What is the Reserve Bank to Do?

The Australian Reserve Bank is between a huge great black hot rock crawling with ants and a very hard place.

There is growing pressure on the Reserve to lower the wholesale interest rate by at least 25 basis points (a quarter of a percent) down to 4.00 percent on the first Tuesday in May. On the “lower the rate” side the Reserve has to factor in the ongoing declining retail market causing many retail businesses to cut back (such as David Jones), and in some cases close up shop or put any expansion plans on hold (such as Harvey Norman). It also has to factor in the impact of the high dollar on the Australian manufacturing industry which is bleeding from every joint. Even though new car sales for the last three years have all been bumper numbers you have local car assembly plants letting hundreds of people go over the last 12 months and shutting down parts of their plants—because we are all buying imported cars (because of the high dollar). Then there is the tourism industry which is claiming a staggering 40 percent drop in turn-over in the last two years.

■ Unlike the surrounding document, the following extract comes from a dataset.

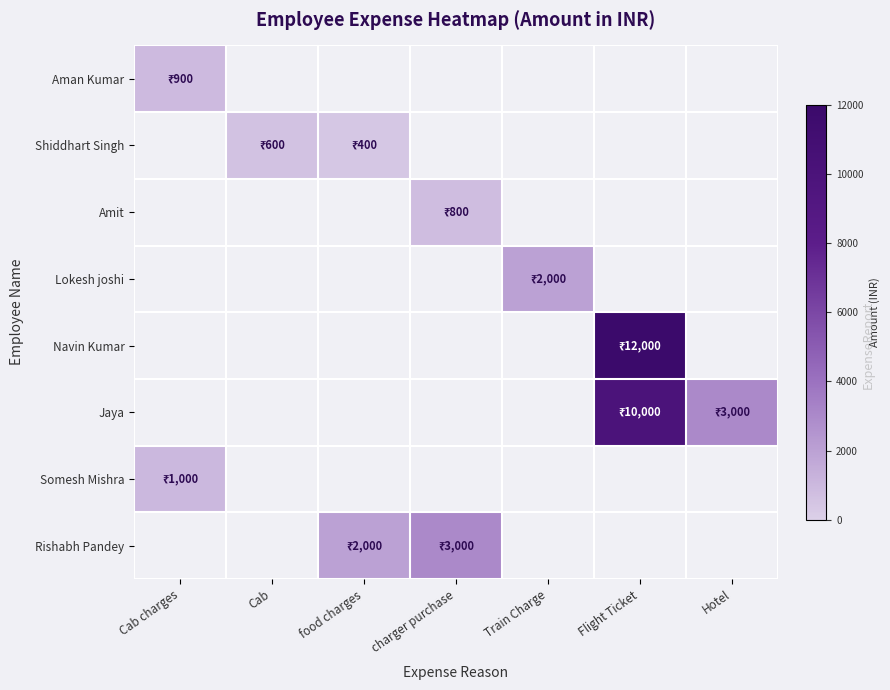

Which label corresponds to the largest value in the chart?

Flight Ticket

But then on the other side you have one of the Reserve Bank’s pet concerns, which is the unhealthy over-priced status of the home property market. The Reserve Bank would like to see the home property market ‘reset’ by a further 10 to 15 percent before it flattens out or takes the pressure off. A further 10 to 15 percent ‘reset’ in the home property market would bring it just into the healthy zone based on the the cost of the average property in relation to the average household income.

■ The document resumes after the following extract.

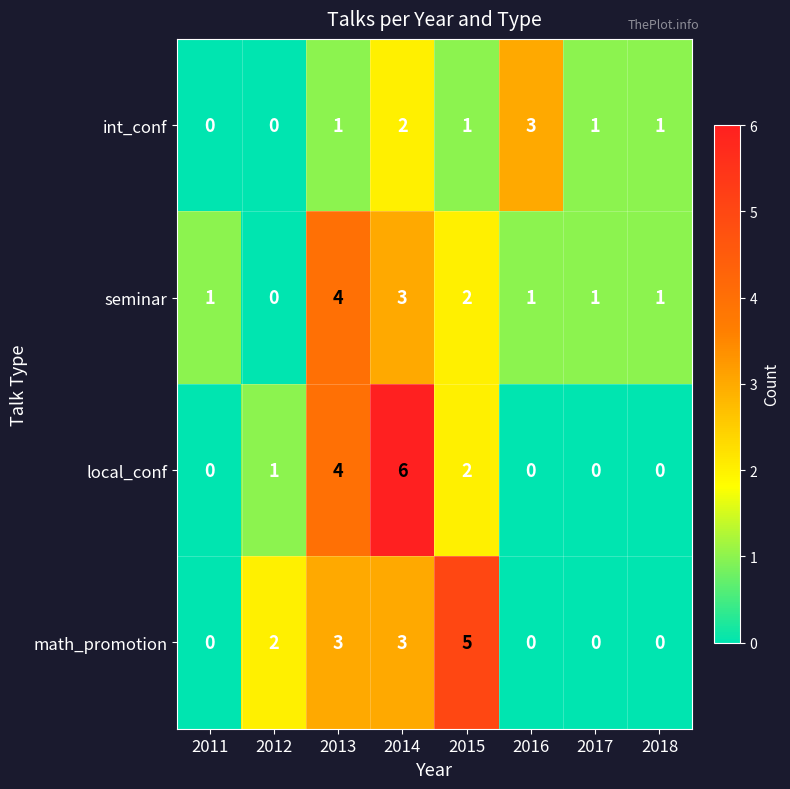

Which series changed the most between 2012 and 2016?

int_conf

In addition to the above the ‘regular outgoings’ for the average household have increased significantly over the last two years due to climbing power, gas, water, insurance, rate, petrol, and food costs.

So what will the Reserve do? They truly are in a no-win situation. If they lower the rate, as vested parties such as the real estate industry are demanding, with new home sales plummeting by 25 percent in the first three months of this year, then they risk home prices going up which is something they have been fighting against for over three years. If they leave the rate at 4.25 percent then they risk hurting manufacturing, retail, tourism, and the average householder even more.

And I thought deciding on whether to upgrade to a new computer was a tough decision!!